▸ EXTRACT PROVIDED
Google introduced Gemini 2.5 Pro on March 20, 2025 as the flagship of the Gemini 2.5 thinking model generation. Reasoning is its headline capability. Gemini 2.5 models reason through their thoughts before responding, and Google achieved this performance level by combining a significantly enhanced base model with improved post-training. On reasoning benchmarks, 2.5 Pro posts strong results on math and science (including GPQA and AIME 2025) without majority voting or other cost-increasing test-time techniques. On Humanity's Last Exam, a dataset designed by hundreds of subject matter experts to represent the human frontier of knowledge and reasoning, 2.5 Pro scores 18.8% without tool use.

▸ WHAT THIS EXERCISE ASKS
• a. In the passage about Gemini 2.5 Pro, what score does 2.5 Pro reach on Humanity's Last Exam without tool use?
• b. Carry on the passage about Gemini 2.5 Pro, starting after its final sentence.
The data after this point has no connection to the passage about Gemini 2.5 Pro.

(Dataset entries)
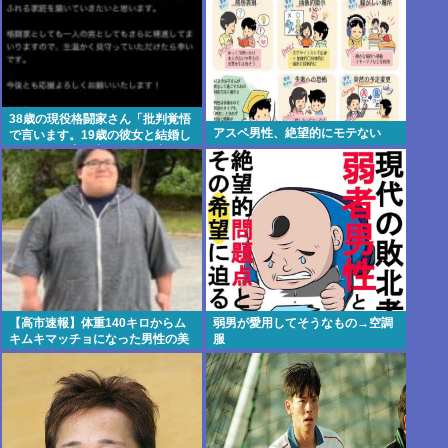
38歳の現役格闘家さん「批判覚悟
アスペ男性、絶望的にモテない
で言います。19歳の彼女と結婚し
ました」→案の定オバサン達に見
つかり炎上
【高市速報】体重140キロからム
弱男が愛用してそうなもの→空調
キムキマッチョになった男性の美
服
しい身体がコチラ！！！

▸ EXPECTED RESPONSES
• a. 18.8%

• b.
Coding performance received particular attention. Gemini 2.5 Pro represents a significant leap over the 2.0 generation in creating web apps and agentic code applications, along with code transformation and editing. On SWE-Bench Verified, the industry-standard benchmark for agentic code evaluation, it scores 63.8% with a custom agent setup. It can generate a playable video game from a single-line prompt.
Gemini 2.5 Pro ships with a context window of 1.0M tokens, the largest among Gemini 2.5 models, and supports text, audio, images, video, and entire code repositories as input. Tool use including Google Search and code execution is available.